Switching problem (Gaussian elimination method)

Total time limit: 1000ms
Memory limit: 65536kB

Description
of N identical switches, each switch have a certain contact, whenever you open or close a switch when the other switch associated with this switch will change accordingly, these phases i.e. If the state of the associated switch was originally on, it would change to off, and if it was off, it would change to on. Your goal is to make the last N switches reach a specific state after several switch operations. For any switch, only one switch operation can be performed at most. Your task is to calculate how many ways to reach a specified state. (Does not count the sequence of switch operations)

Input
There is a number K in the first line of input, indicating that there are K groups of test data below.
The format of each group of test data is as follows: the
first line has a number N (0 <N <29) and the
second line has N 0 or 1 numbers, indicating the N switch states at the beginning.
The number of N 0 or 1 in the third row indicates the state of the N switches after the operation is completed.
The next two numbers IJ in each line indicate that if the I switch is operated, the state of the J switch will also change. Each group of data ends with 0 0.

Output
If there is a feasible method, output the total number, otherwise output "Oh,it's impossible~!!" Without quotes

Sample input
2
3
0 0 0
1 1 1
1 2
1 3
2 1
2 3
3 1
3 2
0 0
3
0 0 0
1 0 1
1 2
2 1
0 0

The sample output is
4
Oh, it's impossible~!!

Tips
Description of the first group of data:
There are four methods in total:
Operation switch 1
Operation switch 2
Operation switch 3
Operation switch 1, 2, 3 (do not record the order)

#include <iostream>
#include <cstring>
#include <algorithm>
using namespace std;

const int MAXN = 35;
bool a[MAXN][MAXN];

inline int read() {
    
    
    int x; scanf("%d", &x); return x;
}

int gauss(int n)
{
    
    
    int rank = 0;
    for (int d = 0; d < n; ++d) {
    
     /* d for diagonal */
        int i;
        /* try to find first line whose d'th element = 1 */
        for (i = d; i < n; ++i)
            if (a[i][d] == 1)
                break;

        /* not found */
        if (i == n)
            continue;
        
        /* found */

        /* Step 1: make the d'th element of rank'th line to be 1, by swapping i'th line and rank'th line, including the rightmost column */
        for (int j = 0; j <= n; ++j) 
            swap(a[rank][j], a[i][j]);
        /* Step 2: eliminating the following line if the d'th element = 1, including the rightmost column */
        for (i = rank+1; i < n; ++i) 
            if (a[i][d])
                for (int j = 0; j <= n; ++j) 
                    a[i][j] ^= a[rank][j];

        ++rank;
    }

    /* up to now, the rank+'th line should be all 0 */
    /* if the rightmost column is 1, bad equation, return -1 */
    for (int i = rank; i < n; ++i)
        if (a[i][n])
            return -1;

    /* otherwise, return the rank */
    return rank;
}

int main()
{
    
    
    int K = read();
    for (int k = 0; k < K; ++k) {
    
    
        memset(a, 0, sizeof(a));
        int N = read();
        for (int i = 0; i < N; ++i) 
            a[i][N] ^= read();
        for (int i = 0; i < N; ++i) 
            a[i][N] ^= read();
        for (int x = 0; x < N; ++x)
            a[x][x] = 1;
        for (;;) {
    
    
            int x = read()-1, y = read()-1;
            if (x == -1)
                break;
            a[y][x] = 1;
        }
        int rank = gauss(N);
        if (rank == -1)
            printf("Oh,it's impossible~!!\n");
        else 
            printf("%d\n", 1<<(N-rank));
    }
    system("pause");
    return 0;
}

analysis

1. Regarding the Gaussian elimination method, the code comments have been very detailed.

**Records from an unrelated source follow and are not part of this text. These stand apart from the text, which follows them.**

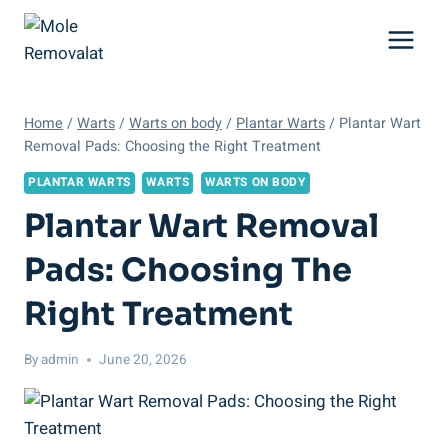
Skip
to
content
Home
/
Warts
/
Warts on body
/
Plantar Warts
/
Plantar Wart
Removal Pads: Choosing the Right Treatment
PLANTAR WARTS
WARTS
WARTS ON BODY
Plantar Wart Removal
Pads: Choosing The
Right Treatment
By
admin
June 20, 2026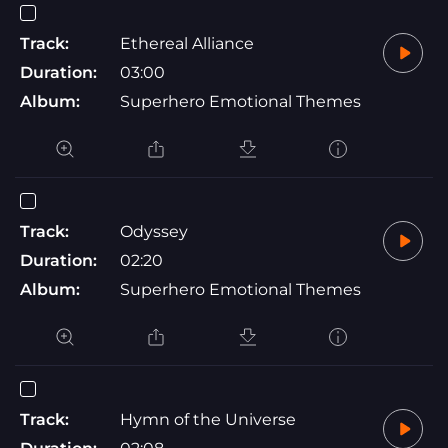
Track:
Ethereal Alliance
Duration:
03:00
Album:
Superhero Emotional Themes
Track:
Odyssey
Duration:
02:20
Album:
Superhero Emotional Themes
Track:
Hymn of the Universe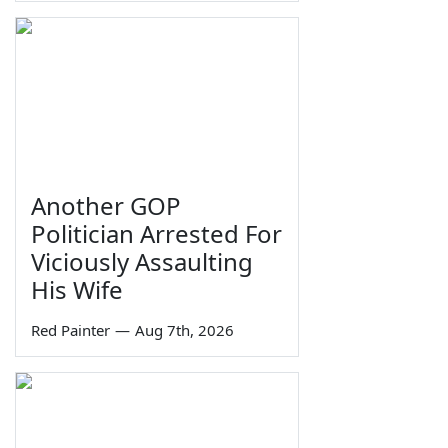
Another GOP
Politician Arrested For
Viciously Assaulting
His Wife
Red Painter
—
Aug 7th, 2026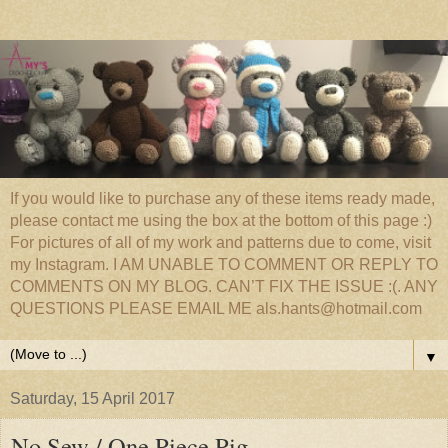
If you would like to purchase any of these items ready made,
please contact me using the box at the bottom of this page :)
For pictures of all of my work and patterns due to come, visit
my Instagram. I AM UNABLE TO COMMENT OR REPLY TO
COMMENTS ON MY BLOG. CAN’T FIX THE ISSUE :(. ANY
QUESTIONS PLEASE EMAIL ME als.hants@hotmail.com
▼
Saturday, 15 April 2017
No Sew / One Piece Pig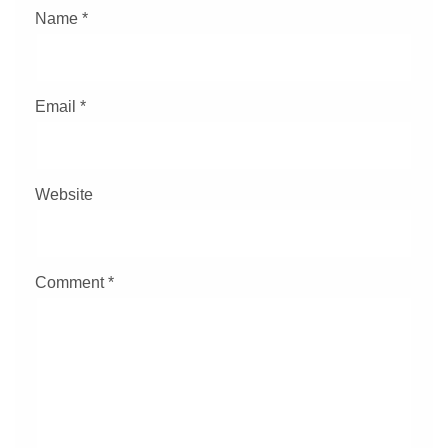
Name
*
Email
*
Website
Comment
*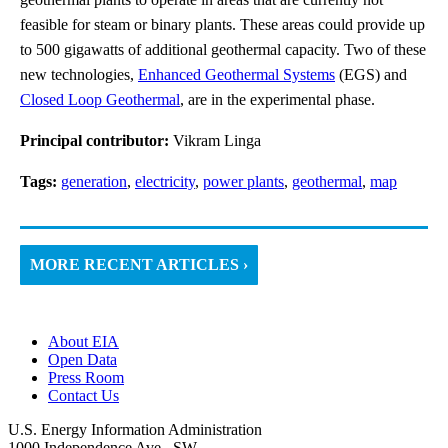
feasible for steam or binary plants. These areas could provide up
to 500 gigawatts of additional geothermal capacity. Two of these
new technologies,
Enhanced Geothermal Systems
(EGS) and
Closed Loop Geothermal
, are in the experimental phase.
Principal contributor:
Vikram Linga
Tags:
generation
,
electricity
,
power plants
,
geothermal
,
map
MORE RECENT ARTICLES ›
About EIA
Open Data
Press Room
Contact Us
U.S. Energy Information Administration
1000 Independence Ave., SW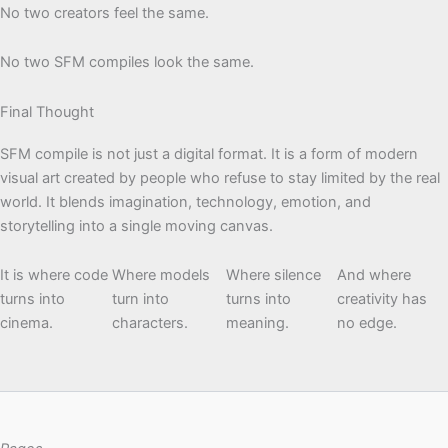
No two creators feel the same.
No two SFM compiles look the same.
Final Thought
SFM compile is not just a digital format. It is a form of modern
visual art created by people who refuse to stay limited by the real
world. It blends imagination, technology, emotion, and
storytelling into a single moving canvas.
It is where code
Where models
Where silence
And where
turns into
turn into
turns into
creativity has
cinema.
characters.
meaning.
no edge.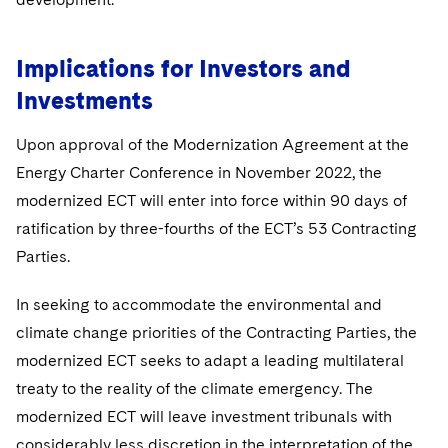
Implications for Investors and
Investments
Upon approval of the Modernization Agreement at the
Energy Charter Conference in November 2022, the
modernized ECT will enter into force within 90 days of
ratification by three-fourths of the ECT’s 53 Contracting
Parties.
In seeking to accommodate the environmental and
climate change priorities of the Contracting Parties, the
modernized ECT seeks to adapt a leading multilateral
treaty to the reality of the climate emergency. The
modernized ECT will leave investment tribunals with
considerably less discretion in the interpretation of the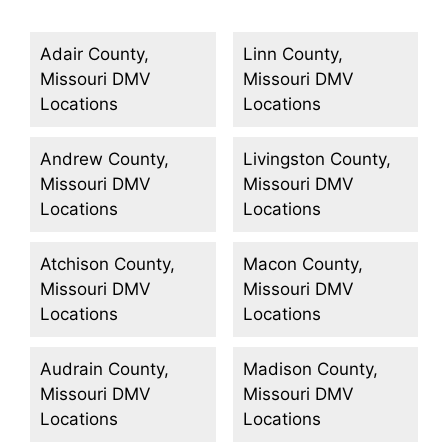
Adair County,
Linn County,
Missouri DMV
Missouri DMV
Locations
Locations
Andrew County,
Livingston County,
Missouri DMV
Missouri DMV
Locations
Locations
Atchison County,
Macon County,
Missouri DMV
Missouri DMV
Locations
Locations
Audrain County,
Madison County,
Missouri DMV
Missouri DMV
Locations
Locations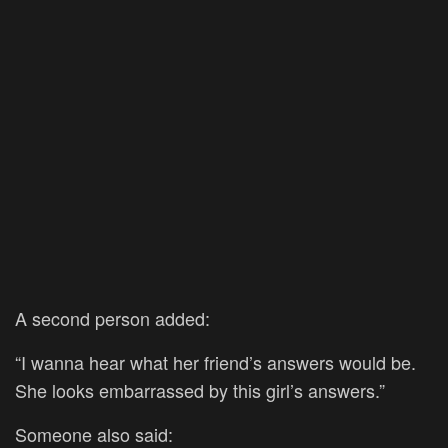
A second person added:
“I wanna hear what her friend’s answers would be.
She looks embarrassed by this girl’s answers.”
Someone also said: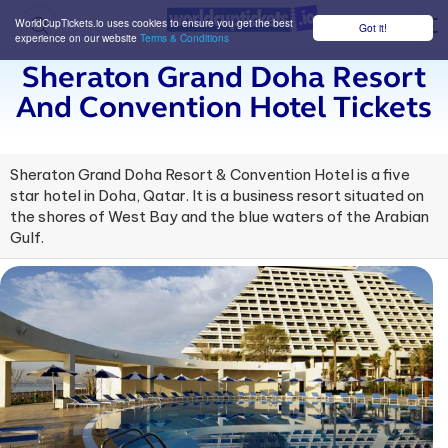
WorldCupTickets.io uses cookies to ensure you get the best
Got it!
M
experience on our website
Terms & Conditions
Sheraton Grand Doha Resort
And Convention Hotel Tickets
Sheraton Grand Doha Resort & Convention Hotel is a five
star hotel in Doha, Qatar. It is a business resort situated on
the shores of West Bay and the blue waters of the Arabian
Gulf.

The gauss function is actually a general solving function. If there is no solution, it returns -1, and if there is a solution, it returns the rank of the matrix.
2. Array a, rows represent switches, and columns represent solutions (each switch "leads" a solution, so the number of rows and columns is equal)
3. Why it can be eliminated can be understood as defining an equivalence problem, and the solution of the equivalence problem corresponds to the solution of the original problem one to one. Gaussian elimination does this, and the exclusive OR operation is reversible, so it's no problem.
4. Not only row elimination is equivalent, but column elimination is also equivalent. In the code, we calculated the rank by row elimination, and then we can make up for it and perform column elimination, and finally only 1 on the diagonal is left.
5. Rows with 1 must be taken, rows without 1s can be taken or not, so the final number of plans is $2^{n-rank}$

This question allows us to review the exquisite Gaussian elimination method from the algebraic perspective.